The initial bidding was slow. The cattle entered the ring through a weighing cage, the hands of the scale swinging wildly around the big white face before settling on the number of kilos the animal weighed. The assistant to the auctioneer then chalked up the animal’s number and weight on the back of a board and then swung it round to face the ring. None of the first six cattle to enter the ring was sold. There was much of the actor in the auctioneer; he bantered and traded insults with the tanglers, to the amusement of the crowd packing the barriers and sitting in the high stand above the ring.
“This is a fucken disaster,” he shouted down.
Then, to further laughter and cheering, he rolled his sleeves up as if getting ready to fight. “We might as well all go home and go to bed,” he shouted, and the shouts and the answering jeers and laughter crackled and spluttered out from the loudspeakers.
“You’ll have a great time riding Molly,” was shouted back and cheered to the roof, while the auctioneer pretended to be shocked, which increased the cheering. “Nobody ever does the like of that in this part of the country,” he shouted nonchalantly back, which was received with wild hooting and cheering and wolf-whistles.
Suddenly, a dramatic hush fell. The big dealers were taking their places around the ring and on the steps of the stand. The banter ended. There was a deadly silence as the bids rose quickly: “Who’ll give me four hundred?—420, 430, 440, 460, 70, 80. Who’ll give me five hundred?
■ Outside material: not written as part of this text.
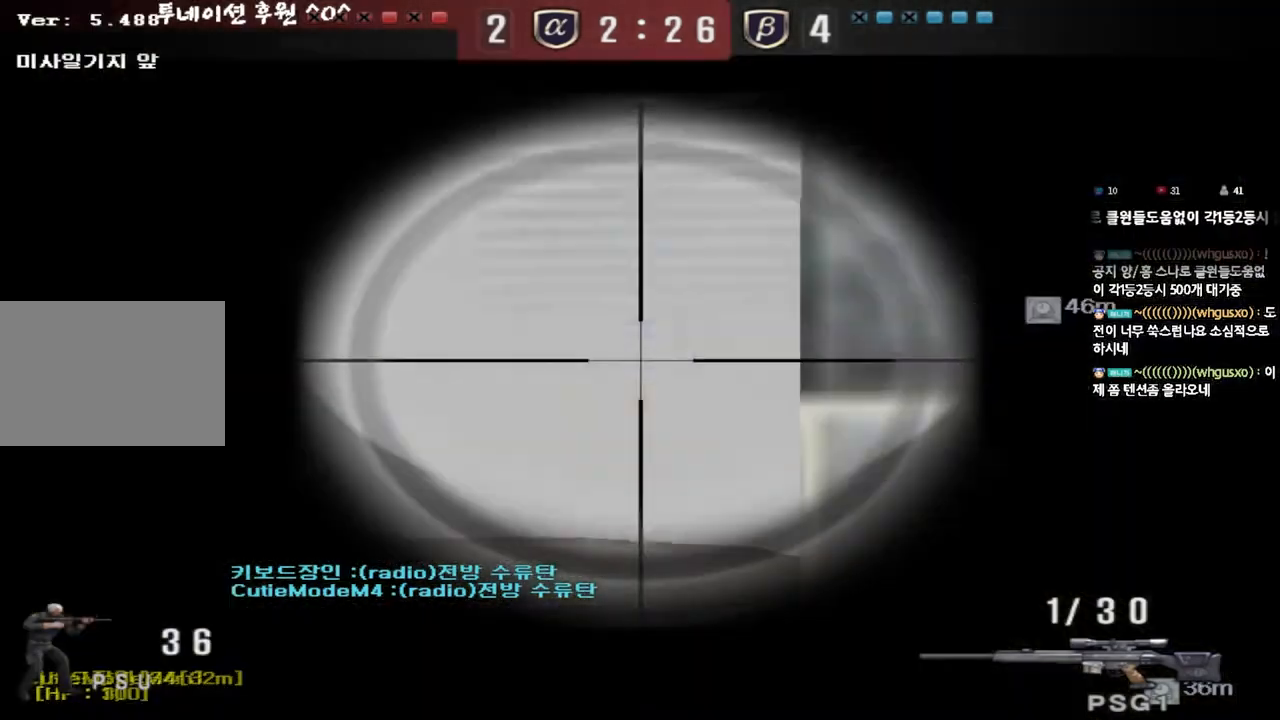
{"keys": ["shift"], "events": []}
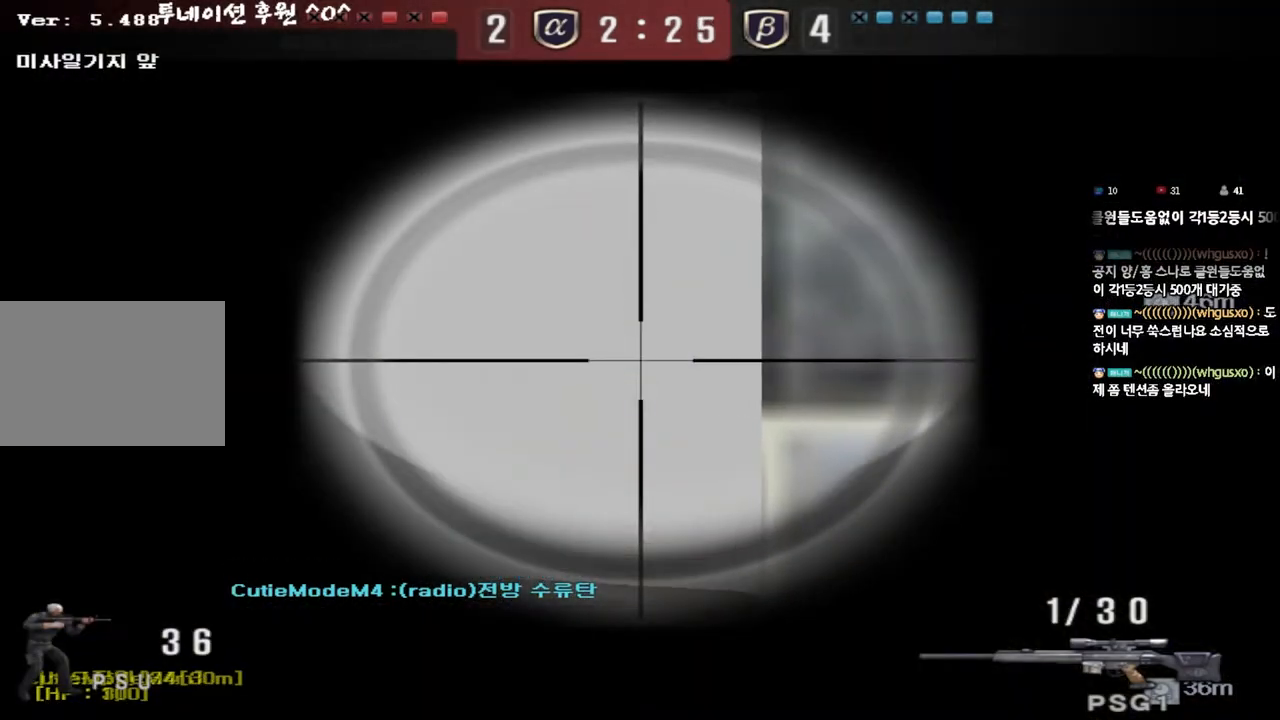
{"keys": ["a"], "events": [[250, "a", "down"], [267, "w", "down"], [333, "shift", "up"], [383, "w", "up"], [467, "shift", "down"], [483, "shift", "up"]]}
On my right—505, 510, 520, 510. All done,” the auctioneer leaned to the seller in the box below the auctioneer’s seat. They held a brief discussion. “Not enough. He wants a little more. Who’ll give me 520, 515, 510. I have to my left 510, any more, who’ll give me more?” The price didn’t advance, and he looked to the seller again, who nodded.
“On the mart—510, 515, 520, 540, 550, 555, 65, 70, 75, 80, 580 pounds. All done. All done.” He looked round at all the bidders moving slowly from face to face. “Sold! Five hundred and eighty pounds!” bringing the hammer down.
Once started, the selling went very quickly. The auctioneer’s voice took on the incantation of prayer; it was the rhythm and repetition that indicated its simple purpose more than any words or numbers. After the first dozen or so sales, a murmur of approval went round the ring. The prices were good, more than good, and all the indications were that it was going to be a great Monaghan Day.